Negative words can be harmful

This blog post is insipred by 11-830 Computational Ethics in NLP. Great course 🧑‍🏫 💃! Take it if you are interested in social good for NLP/AI.

TL;DR Stop using the List-of-Dirty-Naughty-Obscene-and-Otherwise-Bad-Words, use ToxicTrig


The internet is rampant with toxic language, which can have a detrimental impact on the well-being of individuals and communities. Many ways to analyze toxic language exist, and although using word lists is fundamentally problematic due to the context-dependent nature of toxicity, they offer several advantages, such as convenience and ease of scaling (imaging one needs to analyze trillions-token-level corpus). However, current bad word lists, like List-of-Dirty-Naughty-Obscene-and-Otherwise-Bad-Words, are outdated and sometimes label words as toxic that may no longer be considered offensive (e.g., queer). This highlights the need for a new list that can better analyze toxic language. This is where our package, ToxicTrig, comes in to provide a better alternative for this purpose.


What is bad word list?

Bad word lists have been widely used due to their convenience in providing reference material for content moderation and filtering systems. By identifying and potentially blocking offensive language, these lists aim to ensure that online spaces remain safe and inclusive for everyone.

What’s the problem with the current bad word list?
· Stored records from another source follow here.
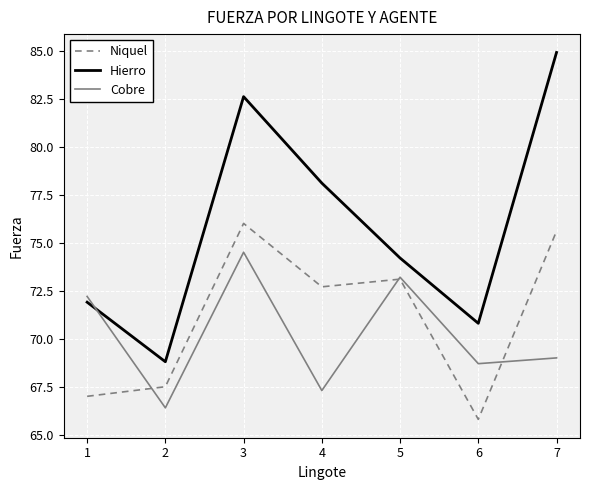

Reading right to left, transcribe all the data shown in this chart.

Niquel: 7=75.6	6=65.8	5=73.1	4=72.7	3=76.0	2=67.5	1=67.0
Hierro: 7=84.9	6=70.8	5=74.2	4=78.1	3=82.6	2=68.8	1=71.9
Cobre: 7=69.0	6=68.7	5=73.2	4=67.3	3=74.5	2=66.4	1=72.2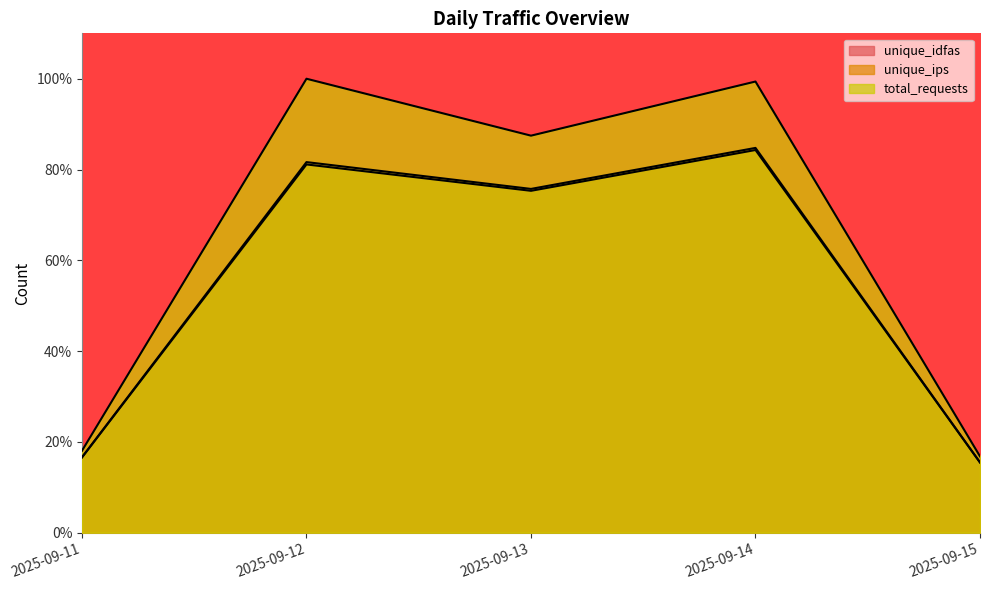

What are all the series names shown in the legend?

unique_idfas, unique_ips, total_requests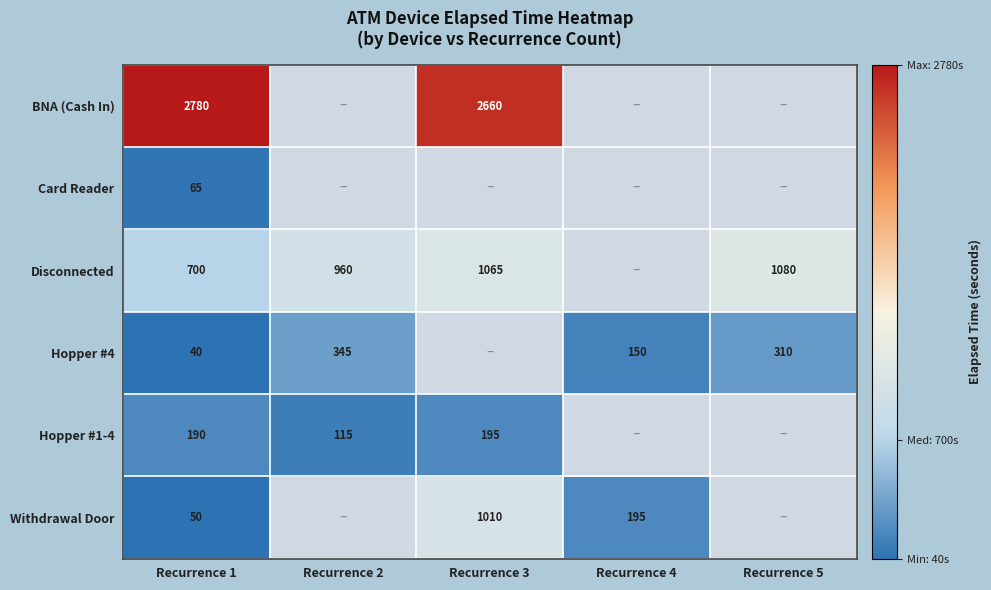

What is the difference between the Disconnected values at Recurrence 3 and Recurrence 5?

15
The current List-of-Dirty-Naughty-Obscene-and-Otherwise-Bad-Words and other similar lists have several limitations that make them less effective and potentially problematic in addressing the issue of toxic language. Some of the main problems include:

  • Outdated terms: Many lists contain outdated offensive terms that may not be relevant or prevalent in today’s internet landscape, leading to less effective filtering systems.
  • Inherent biases: These lists often fail to account for cultural, linguistic, and contextual nuances, which can result in over-blocking or under-blocking of content.
Our patch to the problem

To overcome the limitations of existing bad word lists, we introduce ToxicTrig, a Python package that provides access to a dataset of words that is split into three distinct categories depending on the extent to which they carry profane or hateful meanings or are simply associated with hateful contexts. We refer to the full set of words as toxicity triggers. This package is inspired by the paper Challenges in Automated Debiasing for Toxic Language Detection.

Introducing ToxicTrig


ToxicTrig offers a taxonomy of toxic triggers, which includes the following categories:

  • Harmless-minority: Non-offensive minority identity mentions (NOI). It refers to descriptive mentions of minoritized demographic or social identities (e.g., gay, female, Muslim). Those words, though not offensive itself, are often found in offensive statements that are hateful towards minorities.
  • Offensive-minority-reference: Possibly offensive minority identity mentions (OI). It refers to mentions of minoritized identities that could denote profanity or hate depending on pragmatic and contextual interpretations. This includes reclaimed slurs (queer, n*gga), which connote less offensive intent when spoken by in-group members compared to out-group members.
  • Offensive-not-minority: Possibly offensive non-identity mentions (ONI). Note that these words are not necessrially offensive in specific context (e.g., “I fcked up”, “fcking love this!”).
How to use our package

Using ToxicTrig is simple and straightforward. After installing the package with pip install toxicTrig, you can import the package and use it to analyze a list of text strings. The text_analysis function will return a dictionary containing the categorized toxic triggers found in the input text.


ToxicTrig provides a more nuanced approach to analyzing toxic language compared to traditional bad word lists. By addressing the limitations of existing lists and offering a dataset that takes into account nuanced categories of words associated with toxicity, ToxicTrig can be a better alternative for content moderation and filtering systems.